I hired a friend a few years ago to fix the problem. The garage flooded, just a little, every time it rained because the house was built with a downhill driveway leading to a basement garage with retaining walls on both sides.

That both sides, that's the problem. You can do this if you're building on a hillside, leaving a slope away from the garage on one or the other side. But water always obeys the law of gravity.

Always. I've checked this out, and it's true.



Ever hear of something that's a game of inches? Well, when you're aiming to have the slab in front of the garage be a few inches lower than the garage floor, and it ends up a few inches higher, you've lost the game. And when your friend can't afford to redo it out of his pocket and you can't afford to pay to have it done twice, well, you've probably lost the friendship.

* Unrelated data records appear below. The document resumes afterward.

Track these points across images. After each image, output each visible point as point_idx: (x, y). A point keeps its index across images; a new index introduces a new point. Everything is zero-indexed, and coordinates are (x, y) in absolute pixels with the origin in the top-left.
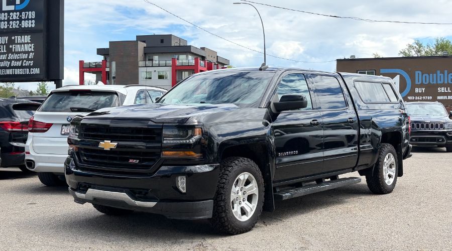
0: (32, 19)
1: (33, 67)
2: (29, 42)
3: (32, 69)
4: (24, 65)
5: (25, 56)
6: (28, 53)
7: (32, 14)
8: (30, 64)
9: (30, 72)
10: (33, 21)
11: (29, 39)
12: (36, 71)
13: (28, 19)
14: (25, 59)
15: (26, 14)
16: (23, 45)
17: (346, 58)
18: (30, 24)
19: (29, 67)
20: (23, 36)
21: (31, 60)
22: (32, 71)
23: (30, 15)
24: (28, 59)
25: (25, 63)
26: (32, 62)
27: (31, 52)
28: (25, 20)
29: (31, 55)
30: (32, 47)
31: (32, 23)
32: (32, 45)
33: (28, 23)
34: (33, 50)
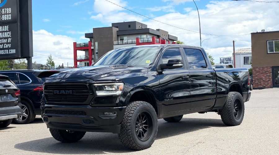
0: (9, 14)
1: (11, 48)
2: (8, 30)
3: (10, 50)
4: (4, 47)
5: (5, 41)
6: (7, 38)
7: (9, 10)
8: (9, 47)
9: (9, 52)
10: (10, 15)
11: (8, 28)
12: (13, 51)
13: (6, 14)
14: (5, 43)
15: (5, 10)
16: (3, 33)
17: (258, 32)
18: (8, 17)
19: (8, 49)
20: (3, 27)
21: (9, 43)
22: (10, 51)
23: (8, 11)
24: (7, 43)
25: (5, 46)
26: (10, 45)
27: (9, 37)
28: (4, 14)
29: (9, 40)
30: (10, 34)
31: (9, 17)
32: (10, 32)
33: (7, 17)
34: (10, 36)
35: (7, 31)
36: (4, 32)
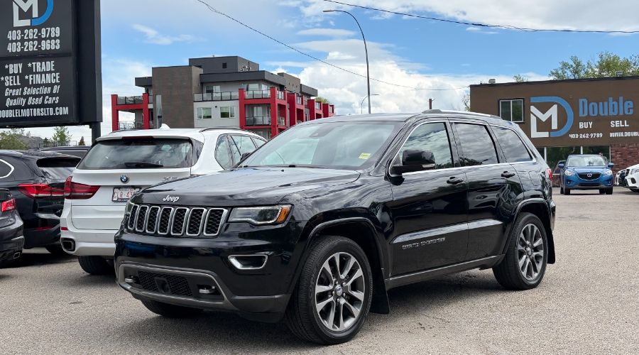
0: (55, 38)
1: (59, 105)
2: (53, 70)
3: (57, 108)
4: (46, 102)
5: (47, 90)
6: (52, 85)
7: (56, 31)
8: (54, 101)
9: (54, 112)
10: (58, 41)
11: (53, 65)
12: (64, 111)
13: (50, 38)
14: (47, 95)
15: (47, 31)
16: (43, 75)
18: (53, 44)
19: (54, 106)
20: (43, 63)
21: (55, 95)
22: (58, 111)
23: (53, 32)
24: (51, 95)
25: (48, 100)
26: (58, 98)
27: (56, 84)
28: (45, 39)
29: (56, 89)
30: (58, 77)
31: (56, 44)
32: (57, 74)
33: (51, 44)
34: (58, 81)
35: (50, 72)
36: (45, 73)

I actually didn't quite lose the friendship. But it was badly sprained.

And now my garage is my rain gauge. This is my rain gauge reading 3.1 inches.

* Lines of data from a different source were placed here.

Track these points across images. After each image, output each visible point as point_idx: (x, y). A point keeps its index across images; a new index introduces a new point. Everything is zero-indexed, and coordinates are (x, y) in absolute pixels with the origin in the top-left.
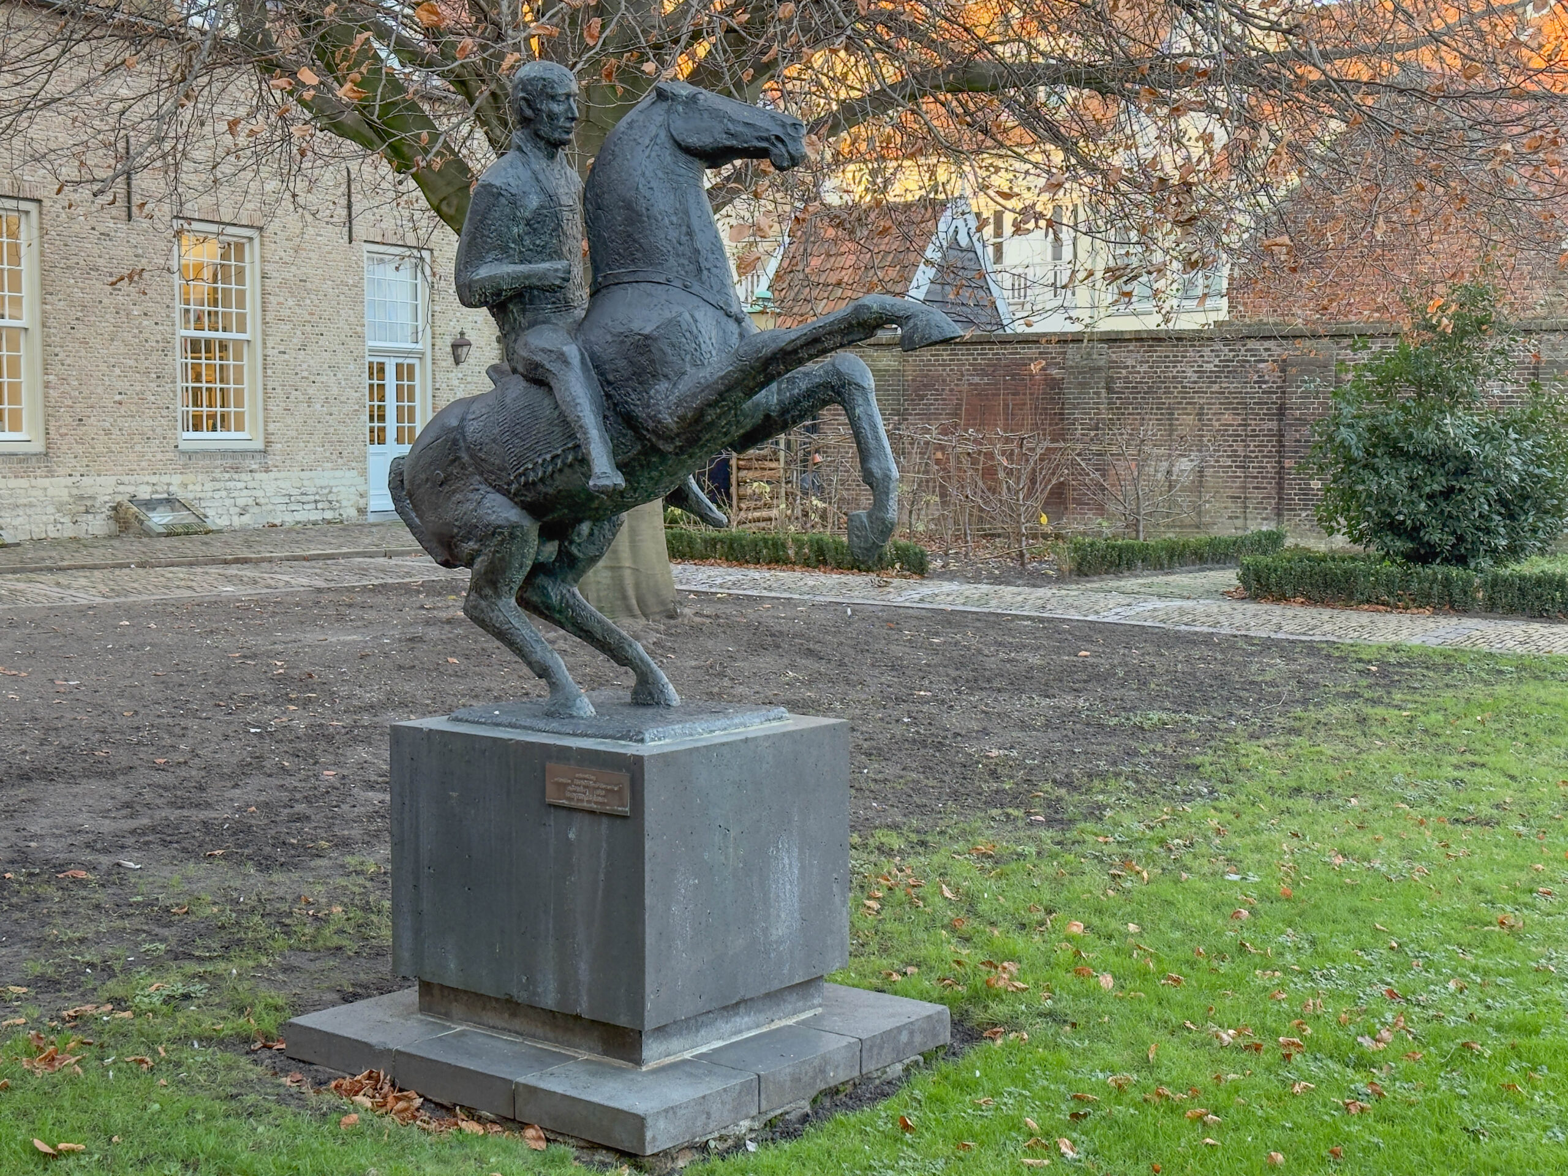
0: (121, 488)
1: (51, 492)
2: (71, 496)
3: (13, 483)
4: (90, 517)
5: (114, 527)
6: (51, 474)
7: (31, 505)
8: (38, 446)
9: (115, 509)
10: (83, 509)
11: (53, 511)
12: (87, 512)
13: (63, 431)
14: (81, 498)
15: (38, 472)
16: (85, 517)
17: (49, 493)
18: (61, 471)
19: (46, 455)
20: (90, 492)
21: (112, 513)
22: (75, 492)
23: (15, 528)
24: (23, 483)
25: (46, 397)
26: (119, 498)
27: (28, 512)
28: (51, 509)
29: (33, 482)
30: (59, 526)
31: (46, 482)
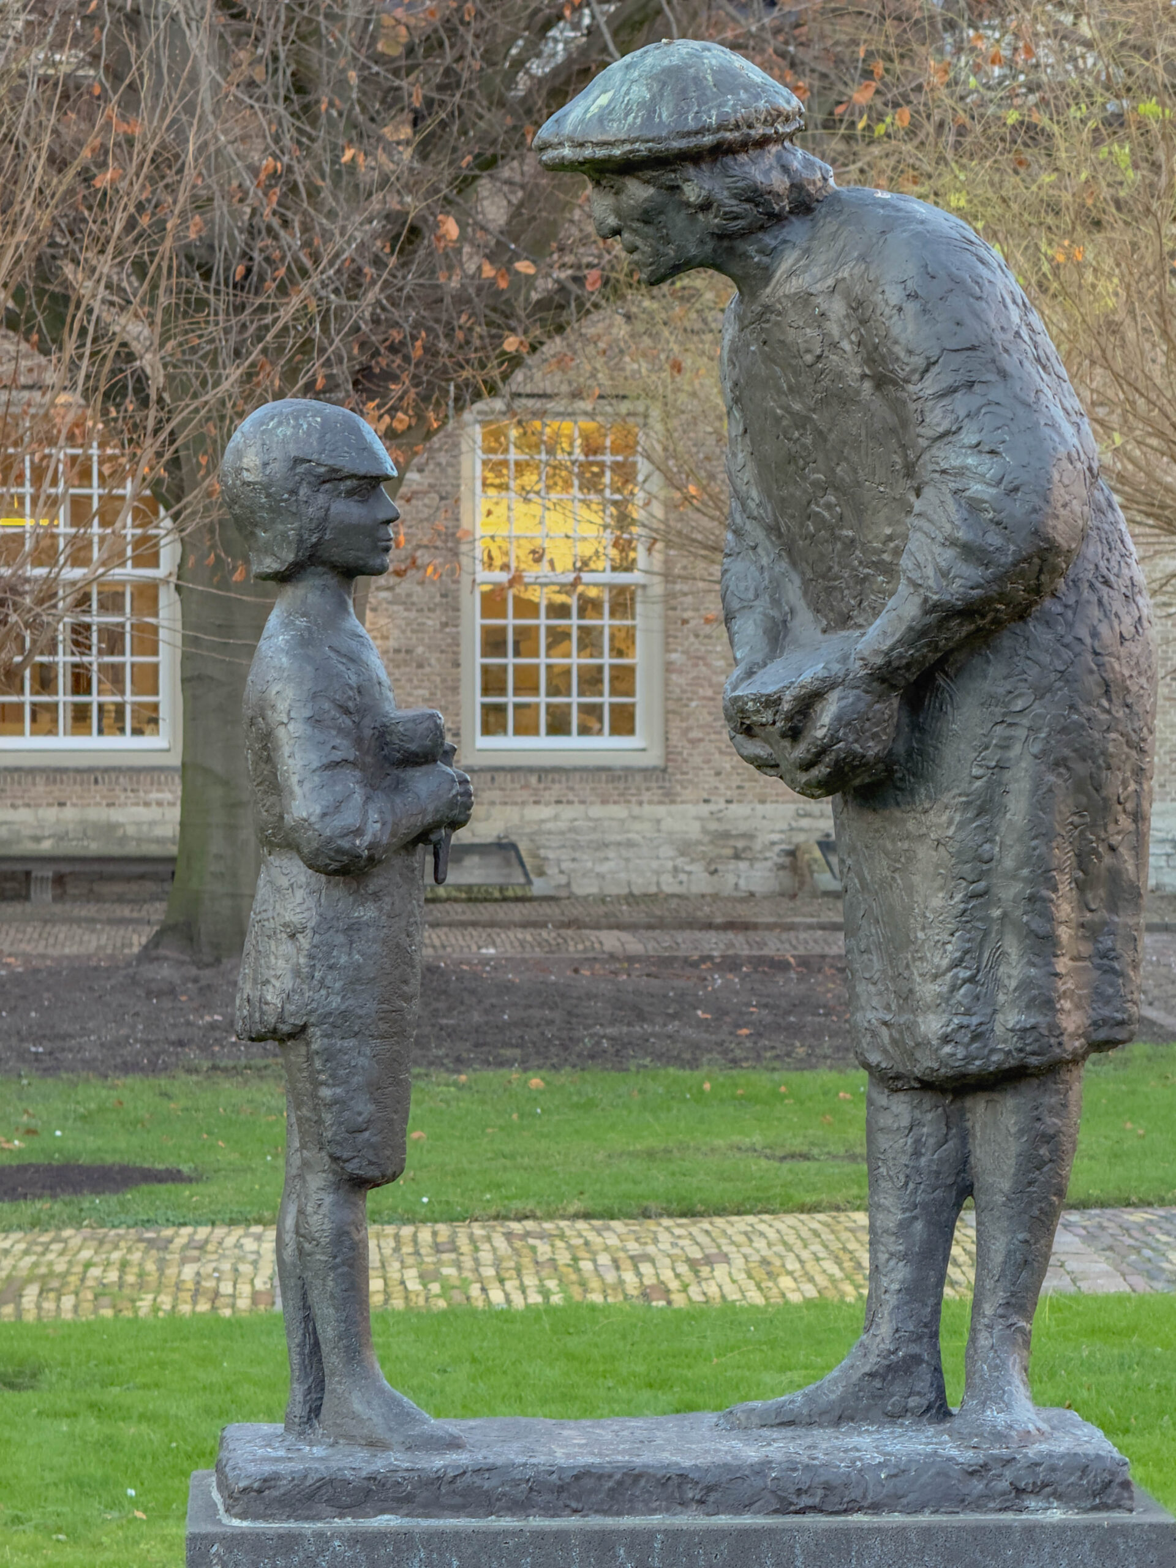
0: (805, 823)
1: (668, 824)
2: (704, 831)
3: (597, 811)
4: (743, 865)
5: (787, 879)
6: (669, 797)
7: (630, 844)
8: (653, 758)
9: (792, 853)
10: (729, 852)
11: (671, 853)
12: (737, 857)
13: (695, 734)
14: (726, 835)
15: (646, 796)
16: (732, 865)
17: (664, 826)
18: (688, 793)
19: (664, 770)
20: (743, 827)
21: (787, 860)
22: (713, 826)
23: (601, 876)
24: (618, 811)
25: (667, 683)
26: (800, 838)
27: (624, 853)
28: (667, 851)
29: (636, 810)
30: (683, 877)
31: (661, 810)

Of course, if I didn't have the example of an entire town getting wiped off the map by a tornado to make me feel like bitching about a flooded garage is petty, my next door neighbor's rain gauge showed even higher. After my floor drain had caught up with the deluge, he still had a pretty deep pool in the driveway. Thing is with this row of houses, we all have the same problem: floor drains get clogged, pumps fail, power goes out when it's raining, and sooner or later you get this.

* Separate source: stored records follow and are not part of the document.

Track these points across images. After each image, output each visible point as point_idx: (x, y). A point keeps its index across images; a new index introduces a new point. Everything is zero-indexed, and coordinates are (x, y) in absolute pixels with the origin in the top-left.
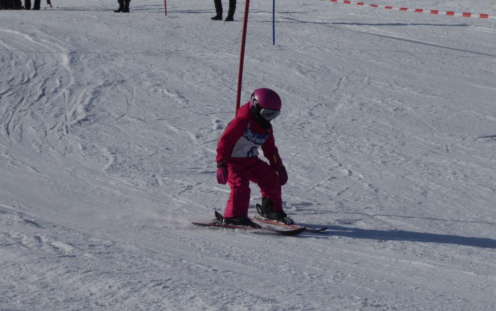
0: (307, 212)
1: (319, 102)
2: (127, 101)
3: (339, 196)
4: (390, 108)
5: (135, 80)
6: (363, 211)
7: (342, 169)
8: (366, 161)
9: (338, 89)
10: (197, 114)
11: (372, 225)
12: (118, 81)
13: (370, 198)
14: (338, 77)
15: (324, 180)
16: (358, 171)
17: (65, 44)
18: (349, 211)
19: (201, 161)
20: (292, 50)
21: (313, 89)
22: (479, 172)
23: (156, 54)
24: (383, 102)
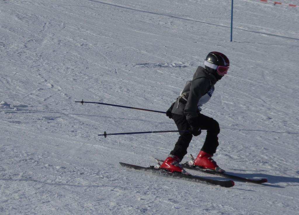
0: (24, 112)
1: (31, 39)
3: (45, 101)
4: (78, 43)
6: (61, 111)
7: (47, 83)
8: (63, 78)
9: (43, 30)
11: (67, 121)
13: (66, 103)
14: (44, 22)
15: (36, 90)
16: (58, 85)
18: (52, 111)
20: (13, 3)
22: (136, 87)
24: (74, 39)
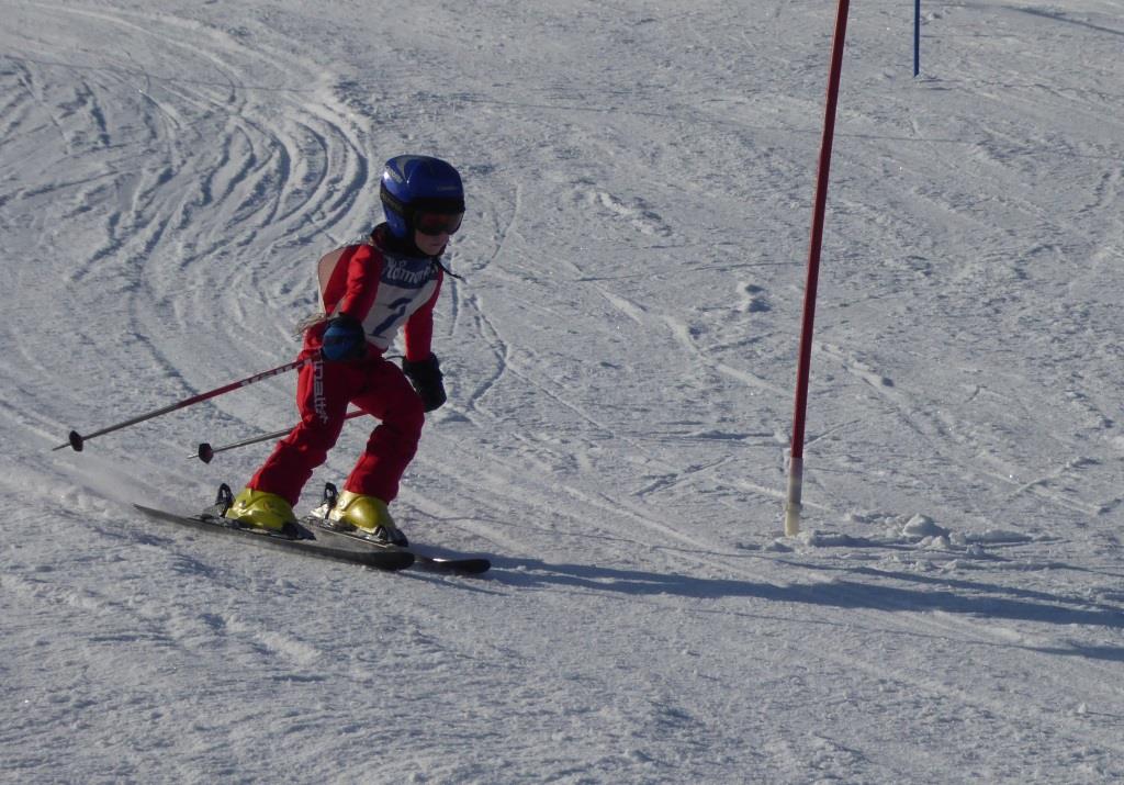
1: (1044, 241)
2: (497, 224)
3: (1106, 515)
5: (521, 167)
7: (1113, 436)
9: (1097, 205)
10: (693, 267)
12: (471, 168)
14: (1099, 168)
15: (1062, 467)
17: (327, 58)
19: (702, 403)
20: (968, 91)
21: (1028, 203)
23: (583, 93)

Been there. I feel his pain, because I know that the finished part of his basement is flooded at this point. That's how mine was a couple years ago.

Speaking of a couple years ago, I was in Greensburg a couple years back, and went down to the bottom of the world's largest hand-dug well. It was amazing, absolutely huge. 109 feet to the bottom and 39 feet in diameter, with hand cut stone masonry walls. If people could dig that well, maybe they have the stuff to rebuild after an F5.